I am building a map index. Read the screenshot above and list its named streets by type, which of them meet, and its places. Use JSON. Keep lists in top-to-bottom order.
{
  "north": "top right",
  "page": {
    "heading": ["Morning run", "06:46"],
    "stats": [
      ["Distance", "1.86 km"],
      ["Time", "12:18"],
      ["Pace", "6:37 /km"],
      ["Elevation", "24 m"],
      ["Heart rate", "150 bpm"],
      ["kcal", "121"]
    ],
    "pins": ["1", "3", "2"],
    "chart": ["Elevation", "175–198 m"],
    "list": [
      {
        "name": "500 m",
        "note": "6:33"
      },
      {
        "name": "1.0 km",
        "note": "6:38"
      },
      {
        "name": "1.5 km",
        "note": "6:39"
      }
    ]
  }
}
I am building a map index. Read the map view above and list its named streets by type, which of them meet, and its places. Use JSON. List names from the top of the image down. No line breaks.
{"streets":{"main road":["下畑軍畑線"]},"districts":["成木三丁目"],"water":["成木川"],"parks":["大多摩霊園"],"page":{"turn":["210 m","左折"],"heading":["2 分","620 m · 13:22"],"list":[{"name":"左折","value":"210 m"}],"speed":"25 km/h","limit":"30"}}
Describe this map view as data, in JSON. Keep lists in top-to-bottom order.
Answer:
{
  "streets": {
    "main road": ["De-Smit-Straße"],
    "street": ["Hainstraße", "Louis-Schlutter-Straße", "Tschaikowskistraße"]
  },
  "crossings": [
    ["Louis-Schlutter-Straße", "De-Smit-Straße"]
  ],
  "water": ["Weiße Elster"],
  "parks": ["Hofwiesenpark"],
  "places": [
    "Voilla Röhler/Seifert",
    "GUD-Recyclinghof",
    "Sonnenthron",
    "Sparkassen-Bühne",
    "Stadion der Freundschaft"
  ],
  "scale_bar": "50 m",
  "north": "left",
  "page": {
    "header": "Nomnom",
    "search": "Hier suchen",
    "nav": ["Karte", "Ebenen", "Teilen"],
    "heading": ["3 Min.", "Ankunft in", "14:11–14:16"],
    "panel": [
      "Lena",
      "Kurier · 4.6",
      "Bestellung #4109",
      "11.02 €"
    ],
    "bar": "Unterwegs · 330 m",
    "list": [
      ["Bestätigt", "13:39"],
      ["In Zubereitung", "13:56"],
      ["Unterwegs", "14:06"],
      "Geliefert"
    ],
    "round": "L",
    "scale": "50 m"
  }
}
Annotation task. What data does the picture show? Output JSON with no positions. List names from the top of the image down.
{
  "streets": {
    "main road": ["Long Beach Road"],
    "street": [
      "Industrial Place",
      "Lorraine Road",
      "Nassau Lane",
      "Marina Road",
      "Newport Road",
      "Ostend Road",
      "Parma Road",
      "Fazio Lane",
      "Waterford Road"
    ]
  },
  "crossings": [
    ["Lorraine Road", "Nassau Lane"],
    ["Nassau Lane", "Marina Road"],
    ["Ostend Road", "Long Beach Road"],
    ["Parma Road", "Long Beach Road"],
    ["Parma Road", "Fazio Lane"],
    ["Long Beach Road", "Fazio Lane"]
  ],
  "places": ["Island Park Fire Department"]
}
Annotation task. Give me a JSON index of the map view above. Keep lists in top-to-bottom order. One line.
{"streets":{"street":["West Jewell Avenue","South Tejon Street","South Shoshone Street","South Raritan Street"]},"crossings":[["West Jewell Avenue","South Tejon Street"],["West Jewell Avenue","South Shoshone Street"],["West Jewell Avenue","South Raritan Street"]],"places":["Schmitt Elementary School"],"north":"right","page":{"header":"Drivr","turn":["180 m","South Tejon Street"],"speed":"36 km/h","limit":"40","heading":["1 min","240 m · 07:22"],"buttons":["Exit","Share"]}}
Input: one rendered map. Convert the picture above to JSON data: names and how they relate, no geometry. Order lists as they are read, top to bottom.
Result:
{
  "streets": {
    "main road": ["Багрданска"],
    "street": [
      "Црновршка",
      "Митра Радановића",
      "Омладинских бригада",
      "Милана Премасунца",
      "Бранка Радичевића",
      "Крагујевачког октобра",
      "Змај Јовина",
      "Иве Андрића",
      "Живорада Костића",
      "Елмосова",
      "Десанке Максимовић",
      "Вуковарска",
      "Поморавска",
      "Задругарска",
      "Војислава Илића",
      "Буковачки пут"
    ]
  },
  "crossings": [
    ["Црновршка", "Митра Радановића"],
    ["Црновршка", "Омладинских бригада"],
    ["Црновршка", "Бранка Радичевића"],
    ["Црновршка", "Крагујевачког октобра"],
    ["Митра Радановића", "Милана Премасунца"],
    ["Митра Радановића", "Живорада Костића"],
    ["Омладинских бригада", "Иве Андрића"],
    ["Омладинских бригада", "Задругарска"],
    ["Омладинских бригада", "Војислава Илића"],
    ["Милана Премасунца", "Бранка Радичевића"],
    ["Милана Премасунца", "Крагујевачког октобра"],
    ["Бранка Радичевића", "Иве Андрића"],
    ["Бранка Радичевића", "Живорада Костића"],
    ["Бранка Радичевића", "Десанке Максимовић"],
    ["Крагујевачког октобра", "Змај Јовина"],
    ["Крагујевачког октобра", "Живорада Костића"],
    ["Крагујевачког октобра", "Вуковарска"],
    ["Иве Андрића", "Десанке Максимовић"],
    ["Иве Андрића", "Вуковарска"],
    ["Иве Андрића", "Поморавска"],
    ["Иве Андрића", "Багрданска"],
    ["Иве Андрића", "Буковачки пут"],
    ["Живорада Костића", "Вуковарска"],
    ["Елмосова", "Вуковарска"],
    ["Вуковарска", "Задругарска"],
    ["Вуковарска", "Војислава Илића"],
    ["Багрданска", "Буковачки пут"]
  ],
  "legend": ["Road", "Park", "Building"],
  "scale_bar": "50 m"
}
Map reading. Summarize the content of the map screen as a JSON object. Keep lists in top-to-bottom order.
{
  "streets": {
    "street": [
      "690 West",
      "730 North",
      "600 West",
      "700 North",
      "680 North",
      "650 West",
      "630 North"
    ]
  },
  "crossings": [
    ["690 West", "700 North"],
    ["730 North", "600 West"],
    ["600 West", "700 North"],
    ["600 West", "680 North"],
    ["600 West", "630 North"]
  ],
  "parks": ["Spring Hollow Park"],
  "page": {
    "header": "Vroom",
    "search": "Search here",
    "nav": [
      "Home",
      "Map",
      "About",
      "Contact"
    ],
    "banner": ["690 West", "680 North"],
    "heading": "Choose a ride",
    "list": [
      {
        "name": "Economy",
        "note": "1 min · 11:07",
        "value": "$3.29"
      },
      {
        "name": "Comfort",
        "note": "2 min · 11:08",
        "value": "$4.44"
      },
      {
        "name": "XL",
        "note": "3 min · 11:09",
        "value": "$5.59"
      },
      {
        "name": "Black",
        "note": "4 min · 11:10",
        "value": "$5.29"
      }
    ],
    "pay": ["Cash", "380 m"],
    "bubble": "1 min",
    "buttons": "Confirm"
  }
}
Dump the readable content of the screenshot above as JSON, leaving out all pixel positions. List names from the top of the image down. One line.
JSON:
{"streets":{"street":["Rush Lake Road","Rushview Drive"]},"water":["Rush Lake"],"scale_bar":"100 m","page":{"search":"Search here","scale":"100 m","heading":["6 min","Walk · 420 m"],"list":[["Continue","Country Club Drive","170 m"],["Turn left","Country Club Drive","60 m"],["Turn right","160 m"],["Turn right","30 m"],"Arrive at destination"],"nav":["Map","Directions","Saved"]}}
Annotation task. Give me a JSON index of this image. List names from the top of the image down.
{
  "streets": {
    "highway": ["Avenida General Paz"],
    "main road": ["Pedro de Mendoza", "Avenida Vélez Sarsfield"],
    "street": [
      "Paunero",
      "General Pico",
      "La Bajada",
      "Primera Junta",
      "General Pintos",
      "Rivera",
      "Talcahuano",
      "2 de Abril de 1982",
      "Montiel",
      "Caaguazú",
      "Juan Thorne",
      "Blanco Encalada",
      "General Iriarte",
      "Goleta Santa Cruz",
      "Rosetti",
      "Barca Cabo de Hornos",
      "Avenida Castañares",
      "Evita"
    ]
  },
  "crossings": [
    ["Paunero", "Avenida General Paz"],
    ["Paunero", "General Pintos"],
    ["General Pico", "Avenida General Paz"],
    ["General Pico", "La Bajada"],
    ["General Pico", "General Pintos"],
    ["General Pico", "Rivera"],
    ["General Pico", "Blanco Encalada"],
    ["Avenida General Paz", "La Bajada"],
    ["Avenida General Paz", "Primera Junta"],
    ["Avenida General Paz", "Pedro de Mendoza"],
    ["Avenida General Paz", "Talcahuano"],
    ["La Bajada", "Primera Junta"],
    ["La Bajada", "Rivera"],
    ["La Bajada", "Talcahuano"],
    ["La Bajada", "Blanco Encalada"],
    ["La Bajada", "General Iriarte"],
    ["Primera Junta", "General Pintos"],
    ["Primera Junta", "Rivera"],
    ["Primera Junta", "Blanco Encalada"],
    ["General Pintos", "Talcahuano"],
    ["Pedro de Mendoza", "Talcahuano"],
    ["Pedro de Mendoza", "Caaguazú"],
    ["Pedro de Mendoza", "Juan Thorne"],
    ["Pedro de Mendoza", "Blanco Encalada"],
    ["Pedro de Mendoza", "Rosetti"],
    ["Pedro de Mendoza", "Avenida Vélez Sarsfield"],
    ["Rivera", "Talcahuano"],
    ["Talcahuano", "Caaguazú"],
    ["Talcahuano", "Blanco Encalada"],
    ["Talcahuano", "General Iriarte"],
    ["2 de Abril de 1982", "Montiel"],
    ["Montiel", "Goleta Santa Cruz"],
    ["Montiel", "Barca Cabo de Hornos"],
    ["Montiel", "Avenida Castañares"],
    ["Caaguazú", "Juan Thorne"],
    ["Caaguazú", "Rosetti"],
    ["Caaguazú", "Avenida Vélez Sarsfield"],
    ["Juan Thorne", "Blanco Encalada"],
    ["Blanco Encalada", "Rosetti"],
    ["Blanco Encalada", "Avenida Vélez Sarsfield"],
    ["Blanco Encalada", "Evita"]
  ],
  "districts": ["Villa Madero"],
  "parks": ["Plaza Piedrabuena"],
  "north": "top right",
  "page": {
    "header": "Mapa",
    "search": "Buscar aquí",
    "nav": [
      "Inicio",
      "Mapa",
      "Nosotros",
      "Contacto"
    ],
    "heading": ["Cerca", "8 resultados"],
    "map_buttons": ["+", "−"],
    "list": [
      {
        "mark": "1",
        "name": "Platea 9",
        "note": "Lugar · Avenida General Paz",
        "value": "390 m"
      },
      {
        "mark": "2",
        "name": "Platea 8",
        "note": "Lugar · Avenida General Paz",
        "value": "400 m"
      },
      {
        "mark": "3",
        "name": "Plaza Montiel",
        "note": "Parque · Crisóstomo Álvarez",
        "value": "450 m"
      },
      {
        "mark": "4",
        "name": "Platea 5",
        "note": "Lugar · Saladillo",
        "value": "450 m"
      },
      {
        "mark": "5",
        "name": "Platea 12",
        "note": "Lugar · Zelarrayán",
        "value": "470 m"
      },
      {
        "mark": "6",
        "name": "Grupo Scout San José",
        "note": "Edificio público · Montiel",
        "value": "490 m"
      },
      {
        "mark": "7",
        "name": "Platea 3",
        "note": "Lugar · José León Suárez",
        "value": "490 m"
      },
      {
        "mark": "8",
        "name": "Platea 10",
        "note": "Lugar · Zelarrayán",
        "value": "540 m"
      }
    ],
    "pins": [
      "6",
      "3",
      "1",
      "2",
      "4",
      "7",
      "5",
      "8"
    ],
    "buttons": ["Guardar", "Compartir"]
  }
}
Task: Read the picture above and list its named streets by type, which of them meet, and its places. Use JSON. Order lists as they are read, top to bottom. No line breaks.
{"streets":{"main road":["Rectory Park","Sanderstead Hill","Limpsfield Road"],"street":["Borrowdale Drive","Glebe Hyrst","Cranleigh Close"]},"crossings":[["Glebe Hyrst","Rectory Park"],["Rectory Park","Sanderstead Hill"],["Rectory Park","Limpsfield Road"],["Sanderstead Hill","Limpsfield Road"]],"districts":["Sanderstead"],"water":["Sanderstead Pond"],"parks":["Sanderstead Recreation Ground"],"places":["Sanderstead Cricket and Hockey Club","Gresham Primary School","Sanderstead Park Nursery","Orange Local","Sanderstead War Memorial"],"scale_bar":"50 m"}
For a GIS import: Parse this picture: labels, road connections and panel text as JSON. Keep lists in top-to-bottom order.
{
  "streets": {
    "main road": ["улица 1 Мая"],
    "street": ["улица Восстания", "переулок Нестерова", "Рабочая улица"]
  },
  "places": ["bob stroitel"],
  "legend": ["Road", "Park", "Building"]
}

### WORK TASK
The required output is a copy of each line in the records where the string "Буковачки" occurs.

### EXERCISE RESPONSE
      "Буковачки пут"
    ["Иве Андрића", "Буковачки пут"],
    ["Багрданска", "Буковачки пут"]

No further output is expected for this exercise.